I've been reading about Von Neumann's bottleneck, and AFAIK, the problem lies in that the CPU should either fetch or modify data operations, but not both at the same time; since they both require accessing the same memory bus. So, the problem mainly is in the limited bus transfer rate. I've read about how to mitigate this problem, and it mentioned that parallel processing should solve it, it doesn't depend on 1 core only, so when a core is stuck in fetch operation, other cores are working in a separate manner which cuts the computation time drastically.
Is this a correct understanding ? if so, aren't all of these core share the same bus to memory ? which made the bottleneck from the beginning ?

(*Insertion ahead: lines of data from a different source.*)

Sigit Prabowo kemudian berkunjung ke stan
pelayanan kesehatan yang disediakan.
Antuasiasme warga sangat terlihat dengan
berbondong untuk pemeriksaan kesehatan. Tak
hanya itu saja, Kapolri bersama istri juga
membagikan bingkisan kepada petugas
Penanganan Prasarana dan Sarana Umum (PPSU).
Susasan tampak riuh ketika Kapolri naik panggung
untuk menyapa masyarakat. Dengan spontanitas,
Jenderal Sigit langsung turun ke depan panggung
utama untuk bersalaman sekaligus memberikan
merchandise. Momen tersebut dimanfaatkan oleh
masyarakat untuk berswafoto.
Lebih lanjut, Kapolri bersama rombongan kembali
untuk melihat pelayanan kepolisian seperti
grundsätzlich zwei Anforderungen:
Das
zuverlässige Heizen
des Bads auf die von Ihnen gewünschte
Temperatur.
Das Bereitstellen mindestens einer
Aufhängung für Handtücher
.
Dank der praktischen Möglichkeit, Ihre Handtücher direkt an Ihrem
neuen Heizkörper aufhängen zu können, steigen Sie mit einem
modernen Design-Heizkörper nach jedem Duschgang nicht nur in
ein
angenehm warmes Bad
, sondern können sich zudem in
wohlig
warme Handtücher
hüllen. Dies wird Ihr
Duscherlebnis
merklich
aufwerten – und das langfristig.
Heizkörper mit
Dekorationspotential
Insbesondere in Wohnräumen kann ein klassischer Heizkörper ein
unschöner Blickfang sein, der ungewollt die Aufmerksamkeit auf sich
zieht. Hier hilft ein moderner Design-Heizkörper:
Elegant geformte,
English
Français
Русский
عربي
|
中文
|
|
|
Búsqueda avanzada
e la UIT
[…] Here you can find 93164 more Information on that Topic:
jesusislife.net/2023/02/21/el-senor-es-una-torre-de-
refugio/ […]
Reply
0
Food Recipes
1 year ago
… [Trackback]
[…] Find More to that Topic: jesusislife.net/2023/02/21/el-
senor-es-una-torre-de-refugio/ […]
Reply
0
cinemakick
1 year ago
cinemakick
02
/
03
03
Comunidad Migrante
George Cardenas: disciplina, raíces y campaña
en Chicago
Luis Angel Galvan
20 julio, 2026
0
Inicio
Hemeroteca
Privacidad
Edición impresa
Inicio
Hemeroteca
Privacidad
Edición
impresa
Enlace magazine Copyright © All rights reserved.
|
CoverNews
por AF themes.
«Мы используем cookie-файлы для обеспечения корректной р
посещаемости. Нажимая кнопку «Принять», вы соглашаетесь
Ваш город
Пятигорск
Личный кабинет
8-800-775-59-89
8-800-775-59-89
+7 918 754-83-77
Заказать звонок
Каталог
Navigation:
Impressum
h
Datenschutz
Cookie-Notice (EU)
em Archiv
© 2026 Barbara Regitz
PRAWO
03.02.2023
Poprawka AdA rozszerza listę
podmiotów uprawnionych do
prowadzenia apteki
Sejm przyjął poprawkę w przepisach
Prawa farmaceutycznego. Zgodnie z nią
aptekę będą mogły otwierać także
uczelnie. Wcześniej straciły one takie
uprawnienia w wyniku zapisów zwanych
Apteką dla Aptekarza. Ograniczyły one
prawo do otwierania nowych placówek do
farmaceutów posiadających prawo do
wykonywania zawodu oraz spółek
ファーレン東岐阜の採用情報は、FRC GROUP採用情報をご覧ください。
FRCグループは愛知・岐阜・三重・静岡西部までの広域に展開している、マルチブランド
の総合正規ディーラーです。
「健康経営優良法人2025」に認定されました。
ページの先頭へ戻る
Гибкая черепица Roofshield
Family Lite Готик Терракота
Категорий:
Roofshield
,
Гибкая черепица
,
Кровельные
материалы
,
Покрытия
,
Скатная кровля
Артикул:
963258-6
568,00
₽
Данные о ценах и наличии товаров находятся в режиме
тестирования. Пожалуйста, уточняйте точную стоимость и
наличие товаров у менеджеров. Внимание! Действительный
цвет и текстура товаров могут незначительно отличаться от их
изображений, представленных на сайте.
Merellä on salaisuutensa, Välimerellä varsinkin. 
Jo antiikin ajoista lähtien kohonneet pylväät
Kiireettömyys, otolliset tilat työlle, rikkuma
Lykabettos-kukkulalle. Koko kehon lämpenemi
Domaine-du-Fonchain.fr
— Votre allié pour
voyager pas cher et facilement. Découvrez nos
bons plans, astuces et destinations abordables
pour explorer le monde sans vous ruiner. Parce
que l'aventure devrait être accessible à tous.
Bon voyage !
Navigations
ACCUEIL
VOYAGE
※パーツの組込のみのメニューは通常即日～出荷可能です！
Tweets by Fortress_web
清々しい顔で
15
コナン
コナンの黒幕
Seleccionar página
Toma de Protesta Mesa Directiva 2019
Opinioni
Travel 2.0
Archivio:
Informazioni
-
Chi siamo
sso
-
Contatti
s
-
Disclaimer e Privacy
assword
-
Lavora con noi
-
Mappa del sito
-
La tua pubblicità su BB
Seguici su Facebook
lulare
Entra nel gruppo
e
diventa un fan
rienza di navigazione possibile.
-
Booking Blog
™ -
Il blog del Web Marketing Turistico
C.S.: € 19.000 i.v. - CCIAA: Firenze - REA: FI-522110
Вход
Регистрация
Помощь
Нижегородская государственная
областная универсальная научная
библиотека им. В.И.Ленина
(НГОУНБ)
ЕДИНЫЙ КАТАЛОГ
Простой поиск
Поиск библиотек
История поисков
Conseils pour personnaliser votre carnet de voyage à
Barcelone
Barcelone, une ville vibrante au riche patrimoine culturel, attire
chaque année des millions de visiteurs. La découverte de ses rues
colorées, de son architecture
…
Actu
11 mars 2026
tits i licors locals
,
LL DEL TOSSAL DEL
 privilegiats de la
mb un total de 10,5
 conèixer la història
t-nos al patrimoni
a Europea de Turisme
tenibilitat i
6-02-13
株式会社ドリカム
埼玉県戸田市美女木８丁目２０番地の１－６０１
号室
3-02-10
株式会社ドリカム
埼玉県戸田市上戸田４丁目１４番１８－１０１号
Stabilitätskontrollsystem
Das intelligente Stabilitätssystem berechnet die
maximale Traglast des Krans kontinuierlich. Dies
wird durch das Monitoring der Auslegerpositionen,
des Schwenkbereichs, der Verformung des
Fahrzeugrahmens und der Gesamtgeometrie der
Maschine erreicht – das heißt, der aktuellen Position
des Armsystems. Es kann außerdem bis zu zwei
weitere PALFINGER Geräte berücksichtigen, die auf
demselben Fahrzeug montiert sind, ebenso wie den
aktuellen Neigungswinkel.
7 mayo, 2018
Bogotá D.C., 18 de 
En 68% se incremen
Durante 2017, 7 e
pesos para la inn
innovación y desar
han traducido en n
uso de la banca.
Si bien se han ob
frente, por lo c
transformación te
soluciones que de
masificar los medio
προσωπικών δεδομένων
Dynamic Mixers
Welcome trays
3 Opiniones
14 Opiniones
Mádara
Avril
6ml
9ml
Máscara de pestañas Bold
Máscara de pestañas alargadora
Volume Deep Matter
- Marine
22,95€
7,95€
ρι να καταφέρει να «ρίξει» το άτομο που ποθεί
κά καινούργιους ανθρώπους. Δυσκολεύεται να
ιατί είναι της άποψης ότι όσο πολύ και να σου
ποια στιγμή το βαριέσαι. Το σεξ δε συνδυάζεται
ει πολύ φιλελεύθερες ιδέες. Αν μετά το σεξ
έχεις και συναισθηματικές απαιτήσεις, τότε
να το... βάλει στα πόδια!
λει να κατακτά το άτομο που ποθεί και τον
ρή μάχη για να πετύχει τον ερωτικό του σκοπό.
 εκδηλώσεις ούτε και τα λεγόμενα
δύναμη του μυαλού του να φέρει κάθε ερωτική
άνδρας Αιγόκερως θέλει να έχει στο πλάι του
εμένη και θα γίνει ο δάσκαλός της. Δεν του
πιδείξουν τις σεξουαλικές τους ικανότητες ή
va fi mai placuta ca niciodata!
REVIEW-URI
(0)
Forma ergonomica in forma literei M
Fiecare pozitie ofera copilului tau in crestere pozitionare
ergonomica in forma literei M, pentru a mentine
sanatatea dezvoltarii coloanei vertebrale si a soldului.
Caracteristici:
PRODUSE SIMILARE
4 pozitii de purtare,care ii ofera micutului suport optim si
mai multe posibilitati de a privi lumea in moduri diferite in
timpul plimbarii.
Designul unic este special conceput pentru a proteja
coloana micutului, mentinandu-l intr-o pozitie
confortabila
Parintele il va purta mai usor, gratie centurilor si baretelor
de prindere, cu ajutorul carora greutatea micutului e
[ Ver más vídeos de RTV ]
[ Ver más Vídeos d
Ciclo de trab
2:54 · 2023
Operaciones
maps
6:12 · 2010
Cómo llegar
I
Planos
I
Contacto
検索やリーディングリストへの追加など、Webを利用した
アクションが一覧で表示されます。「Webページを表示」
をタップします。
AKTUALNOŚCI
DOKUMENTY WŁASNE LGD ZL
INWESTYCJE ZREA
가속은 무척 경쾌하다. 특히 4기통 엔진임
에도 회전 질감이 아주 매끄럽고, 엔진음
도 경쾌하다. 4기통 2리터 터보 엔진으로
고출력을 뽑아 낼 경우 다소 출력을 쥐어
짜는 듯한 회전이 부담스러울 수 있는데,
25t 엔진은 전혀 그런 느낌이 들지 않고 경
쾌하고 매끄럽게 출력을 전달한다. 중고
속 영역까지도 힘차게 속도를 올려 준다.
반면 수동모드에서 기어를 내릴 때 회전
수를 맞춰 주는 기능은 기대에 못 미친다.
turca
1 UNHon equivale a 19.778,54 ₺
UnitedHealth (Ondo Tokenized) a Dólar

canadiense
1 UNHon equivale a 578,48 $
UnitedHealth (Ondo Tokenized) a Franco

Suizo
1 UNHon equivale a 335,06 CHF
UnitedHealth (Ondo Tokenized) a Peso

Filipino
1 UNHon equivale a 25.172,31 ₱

The Von Neumann bottleneck comes from the shared memory bus for code and data. If you ignore complex features of today's processors, and imagine a simple 8-bit Von Neumann processor with some RAM and some flash, the processor is constantly forced to wait for RAM operations to be completed before loading more data from flash. Today the mitigation is mostly done through the processor's L1 and L2 caches, and the branch predication logic embedded in the processor. Instructions can be preloaded into the cache and the memory bus is free to be used. Parallelization can help in specific workloads, but the reality is that today's computing paradigm is not really affected by this bottleneck much. Processors are very powerful, memories and buses very fast, and if you need more throughput you can just add more cache to the processor (as Intel does with Xeons, and AMD with Opterons). Parallelization is also more of a way of dodging the issue, your parallel workload is still subject to the same rules the processor architecture imposes. If anything, multi-threading should make the problem worse because of the multiple workloads competing for the same memory bus. Again, the solution was simply to add more cache between the memory bus and the processor cores.
As memories are getting faster, and processors not so much anymore, we might yet see this problem becoming an issue again. But then the birds are saying biocomputers are the future for general purpose computing, so hopefully the next major architecture will take past errors into consideration.